**Directive**
List every person mentioned by name in the article below about Sheryl Sandberg.

** Opening Text segment block **

Sheryl Sandberg on How Having Her Self-Confidence Shattered Made Her a Better Leader
Sandberg has come to realize that grief cannot be fixed.
In Lean In, Sheryl Sandberg, Facebook’s chief operating officer, implored women to bring their whole selves to work, not just their public and professional selves. If this was tough advice to take from one of the world’s most successful women, it was just as hard for Sandberg to live up to her own standard.
When Dave, her husband, tragically died two years ago, Sandberg was suddenly utterly vulnerable, prone to tears at any moment, and bereft of the public self-confidence she had spent a lifetime building. “I did not think I could do my job,” she said.
“I had no choice but to bring my whole self to work,” she told me in an interview.
Sandberg wrote her second book, Option B: Facing Adversity, Building Resilience, and Finding Joy, to explain how resilience can be built, and how happiness can come after grief. The book, and the support groups she launched alongside it, offer those, but they also underscore something bigger, about the kind of leadership companies of the future need: connected, and at times, vulnerable.
Vulnerability is hardly a trait many leaders race to embrace; it is not the first word that comes to mind thinking about Germany’s chancellor Angela Merkel, Britain’s prime minister Teresa May, or Hillary Rodham Clinton throughout her presidential campaign. Silicon Valley leaders are more reputed to woefully lack it than embrace it, and the election of Donald Trump as US president hardly suggests we are moving toward a deeper understanding of the benefits of emotionally intelligent and forgiving leadership.
But vulnerability can build deeper relationships and loyalty, enabling people to actually bring their whole selves to work. According to the Stanford belonging project, people who feel disconnected are more likely to have significant health problems, and are more at risk for self-harm and other impulsive behaviors.
Mark Zuckerberg, Sandberg’s boss and the founder of Facebook, told TIME magazine that grief, and its accompanying vulnerability, had changed Sandberg in this way. “A lot of things used to be ‘Urgent, please call,’” he told Time. “These days they’re not. But I think that that’s made her a better leader.”
Sandberg agrees with this. She said she cries a lot more, but also feels much more deeply connected to her colleagues. “I am much closer to the people around me than I was,” she says, and that’s saying a lot, given that she felt pretty close to them already. She is more vigilant about checking up on people who are facing anything from an illness to the loss of a loved one, and she keeps her cool more.

** Closing Text segment block **
** Opening Supplied entries block **

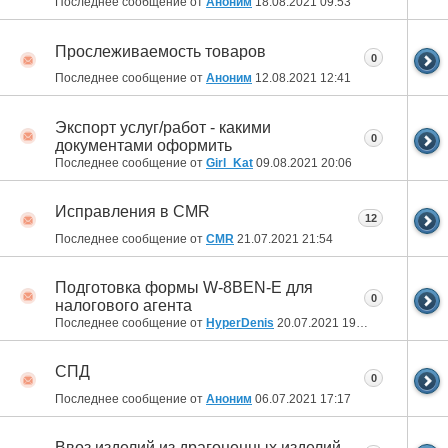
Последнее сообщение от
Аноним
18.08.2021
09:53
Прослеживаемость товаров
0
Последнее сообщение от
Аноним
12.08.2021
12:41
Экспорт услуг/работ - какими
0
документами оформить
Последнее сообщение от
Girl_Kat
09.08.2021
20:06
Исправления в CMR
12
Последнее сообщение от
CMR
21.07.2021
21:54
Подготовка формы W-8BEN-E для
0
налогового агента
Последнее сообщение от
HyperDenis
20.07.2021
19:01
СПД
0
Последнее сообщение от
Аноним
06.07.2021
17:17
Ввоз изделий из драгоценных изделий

** Closing Supplied entries block **
** Opening Supplied entries block **

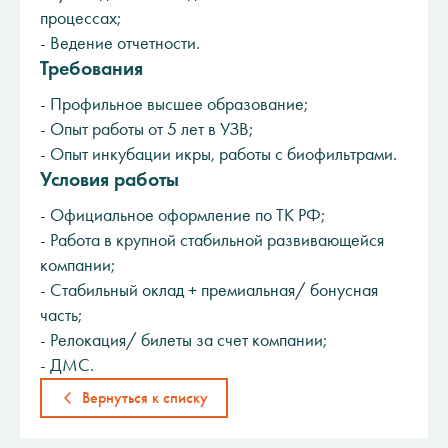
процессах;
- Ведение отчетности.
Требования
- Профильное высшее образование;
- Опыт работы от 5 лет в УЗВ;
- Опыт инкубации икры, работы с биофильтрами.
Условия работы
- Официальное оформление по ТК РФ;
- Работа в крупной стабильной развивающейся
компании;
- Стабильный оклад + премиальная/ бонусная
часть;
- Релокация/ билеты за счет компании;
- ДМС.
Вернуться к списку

** Closing Supplied entries block **
** Opening Supplied entries block **

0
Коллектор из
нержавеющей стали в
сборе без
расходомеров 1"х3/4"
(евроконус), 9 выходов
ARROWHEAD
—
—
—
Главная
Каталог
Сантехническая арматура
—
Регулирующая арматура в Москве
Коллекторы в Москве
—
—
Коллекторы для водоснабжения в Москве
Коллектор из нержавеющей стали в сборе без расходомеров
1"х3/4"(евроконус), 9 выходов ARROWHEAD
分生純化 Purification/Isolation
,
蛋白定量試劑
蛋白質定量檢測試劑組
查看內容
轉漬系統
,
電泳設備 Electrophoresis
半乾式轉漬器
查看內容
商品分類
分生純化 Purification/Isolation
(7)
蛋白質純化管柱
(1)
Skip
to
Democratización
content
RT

** Closing Supplied entries block **

**Answer to this task**
Sheryl Sandberg
Dave
Angela Merkel
Teresa May
Hillary Rodham Clinton
Donald Trump
Mark Zuckerberg